HA Kubernetes Monitoring using Prometheus and Thanos

December 20, 2019

Table of Contents

1. Introduction

2. Why Integrate Prometheus with Thanos?

3. Thanos Overview

          3.1 Thanos architecture 

          3.2 Thanos Sidecar

          3.3 Thanos Store

          3.4 Thanos Query 

          3.5 Thanos Compact

          3.6 Thanos Ruler 

4. Thanos Configuration

5. Deployment 

6. Grafana Dashboards

7. Conclusion

1. Introduction

In this article, we will deploy a clustered Prometheus setup that integrates Thanos. It is resilient against node failures and ensures appropriate data archiving. The setup is also scalable. It can span multiple Kubernetes clusters under the same monitoring umbrella. Finally, we will visualize and monitor all our data in accessible and beautiful Grafana dashboards

2. Why Integrate Prometheus with Thanos?

Prometheus is scaled using a federated set-up, and its deployments use a persistent volume for the pod. However, not all data can be aggregated using federated mechanisms. Often, you need a different tool to manage Prometheus configurations. To address these issues, we will use Thanos. Thanos allows you to create multiple instances of Prometheus, deduplicate data, and archive data in long-term storage like GCS or S3. 

3. Thanos Overview

3.1 Thanos Architecture

The components of Thanos are sidecar, store, query, compact, and ruler. Let's take a look at what each one does.

3.2 Thanos Sidecar

  • The main component that runs along Prometheus
  • Reads and archives data on the object store
  • Manages Prometheus’s configuration and lifecycle
  • Injects external labels into the Prometheus configuration to distinguish each Prometheus instance
  • Can run queries on Prometheus servers’ PromQL interfaces 
  • Listens in on Thanos gRPC protocol and translates queries between gRPC and REST

3.3 Thanos Store

  • Implements the Store API on top of historical data in an object storage bucket 
  • Acts primarily as an API gateway and therefore does not need significant amounts of local disk space
  • Joins a Thanos cluster on startup and advertises the data it can access 
  • Keeps a small amount of information about all remote blocks on a local disk in sync with the bucket
  • This data is generally safe to delete across restarts at the cost of increased startup times

3.4 Thanos Query 

  • Listens in on HTTP and translates queries to Thanos gRPC format
  • Aggregates the query result from different sources, and can read data from Sidecar and Store
  • In HA setup, Thanos Query even deduplicates the result

A note on run-time duplication of HA groups: Prometheus is stateful and does not allow for replication of its database. Therefore, it is not easy to increase high availability by running multiple Prometheus replicas. 
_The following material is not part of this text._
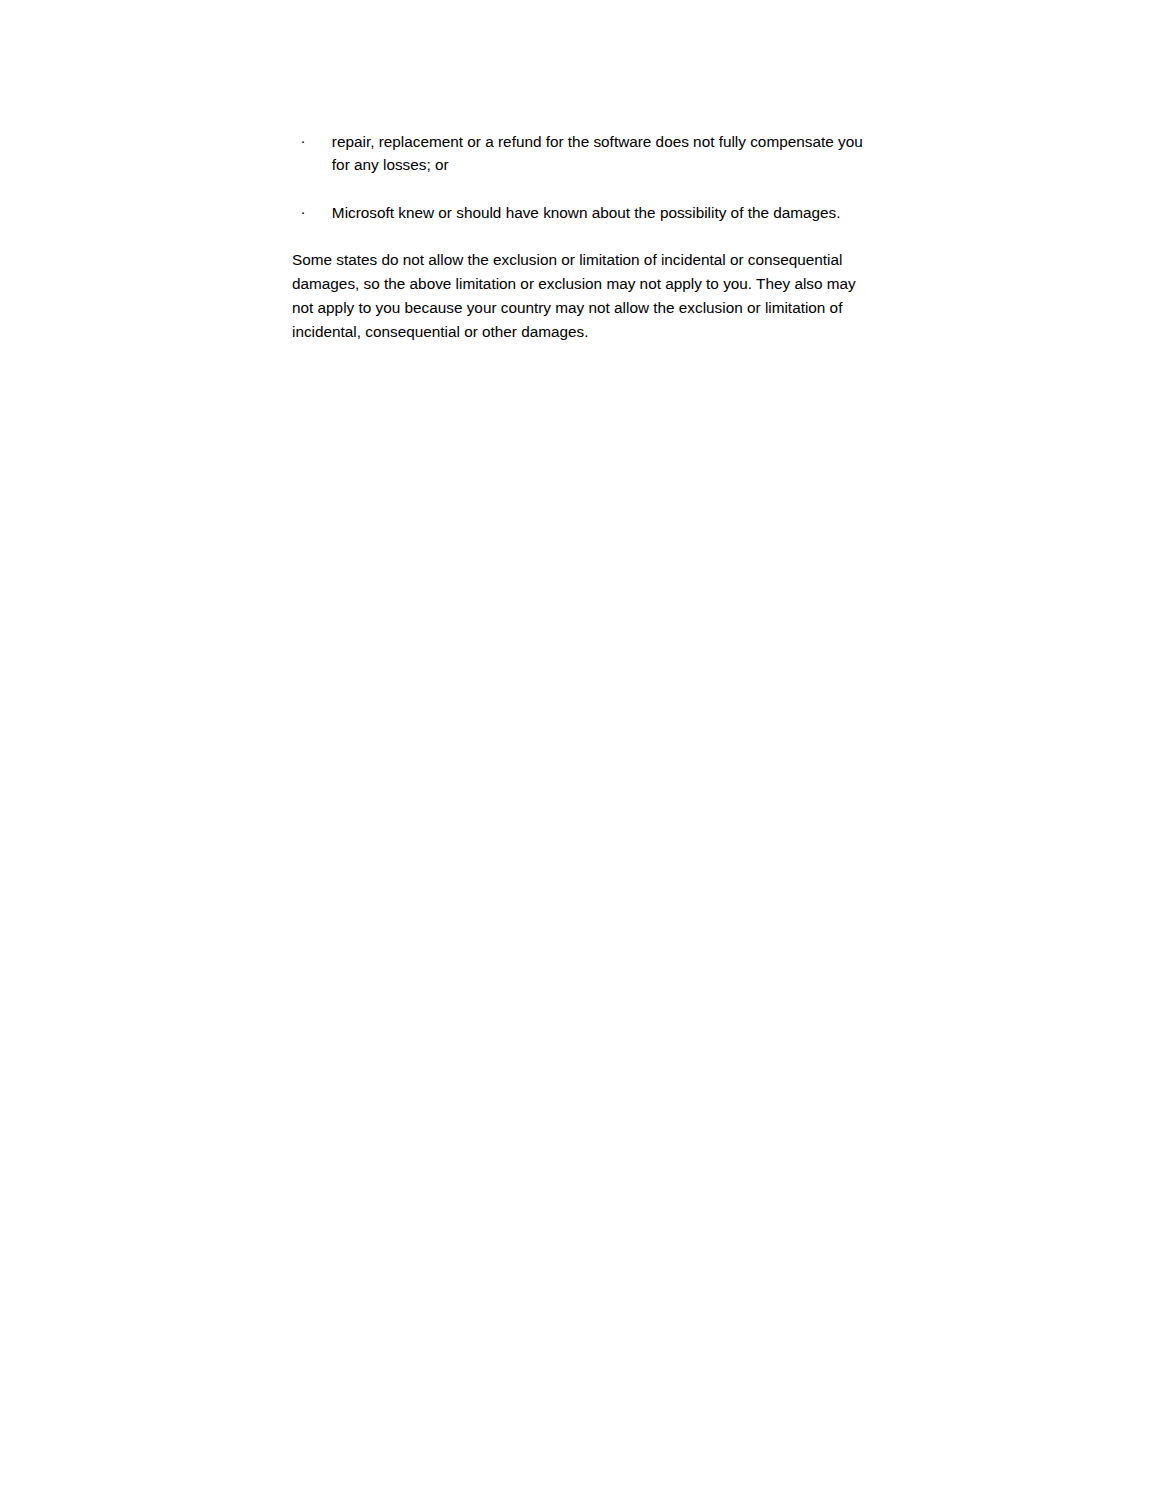repair, replacement or a refund for the software does not fully compensate you for any losses; or
Microsoft knew or should have known about the possibility of the damages.
Some states do not allow the exclusion or limitation of incidental or consequential damages, so the above limitation or exclusion may not apply to you. They also may not apply to you because your country may not allow the exclusion or limitation of incidental, consequential or other damages.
Simple load balancing will also not work -- say your app crashes. The replica might be up, but querying it will result in a small time gap for the period during which it was down. This isn’t fixed by having a second replica because it could be down at any moment, for example, during a rolling restart. These instances show how load balancing can fail. 

Thanos Query pulls the data from both replicas and deduplicates those signals, filling the gaps, if any, to the Querier consumer.

3.5 Thanos Compact 

  • Applies the compaction procedure of the Prometheus 2.0 storage engine to block data in object storage
  • Generally not concurrent with safe semantics and must be deployed as a singleton against a bucket
  • Responsible for downsampling data: 5 minute downsampling after 40 hours and 1 hour downsampling after 10 days

3.6 Thanos Ruler

Thanos Ruler basically does the same thing as the querier but for Prometheus’ rules. The only difference is that it can communicate with Thanos components.

4. Thanos Implementation

Prerequisites: In order to completely understand this tutorial, the following are needed:

1. Working knowledge of Kubernetes and kubectl

2. A running Kubernetes cluster with at least 3 nodes (We will use a GKE)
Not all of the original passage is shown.